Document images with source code
********
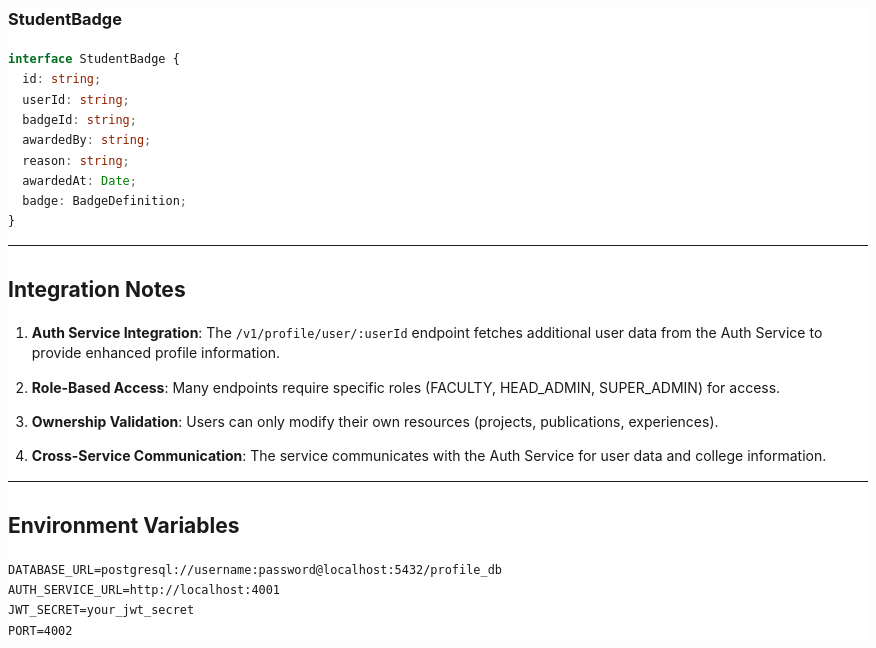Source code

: ### StudentBadge

```typescript
interface StudentBadge {
  id: string;
  userId: string;
  badgeId: string;
  awardedBy: string;
  reason: string;
  awardedAt: Date;
  badge: BadgeDefinition;
}
```

---

## Integration Notes

1. **Auth Service Integration**: The `/v1/profile/user/:userId` endpoint fetches additional user data from the Auth Service to provide enhanced profile information.

2. **Role-Based Access**: Many endpoints require specific roles (FACULTY, HEAD_ADMIN, SUPER_ADMIN) for access.

3. **Ownership Validation**: Users can only modify their own resources (projects, publications, experiences).

4. **Cross-Service Communication**: The service communicates with the Auth Service for user data and college information.

---

## Environment Variables

```env
DATABASE_URL=postgresql://username:password@localhost:5432/profile_db
AUTH_SERVICE_URL=http://localhost:4001
JWT_SECRET=your_jwt_secret
PORT=4002
```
********
§ Description of the task: Write every entry out again exactly, images omitted.

§ Written response:
Source code

: ### StudentBadge

```typescript
interface StudentBadge {
  id: string;
  userId: string;
  badgeId: string;
  awardedBy: string;
  reason: string;
  awardedAt: Date;
  badge: BadgeDefinition;
}
```

---

## Integration Notes

1. **Auth Service Integration**: The `/v1/profile/user/:userId` endpoint fetches additional user data from the Auth Service to provide enhanced profile information.

2. **Role-Based Access**: Many endpoints require specific roles (FACULTY, HEAD_ADMIN, SUPER_ADMIN) for access.

3. **Ownership Validation**: Users can only modify their own resources (projects, publications, experiences).

4. **Cross-Service Communication**: The service communicates with the Auth Service for user data and college information.

---

## Environment Variables

```env
DATABASE_URL=postgresql://username:password@localhost:5432/profile_db
AUTH_SERVICE_URL=http://localhost:4001
JWT_SECRET=your_jwt_secret
PORT=4002
```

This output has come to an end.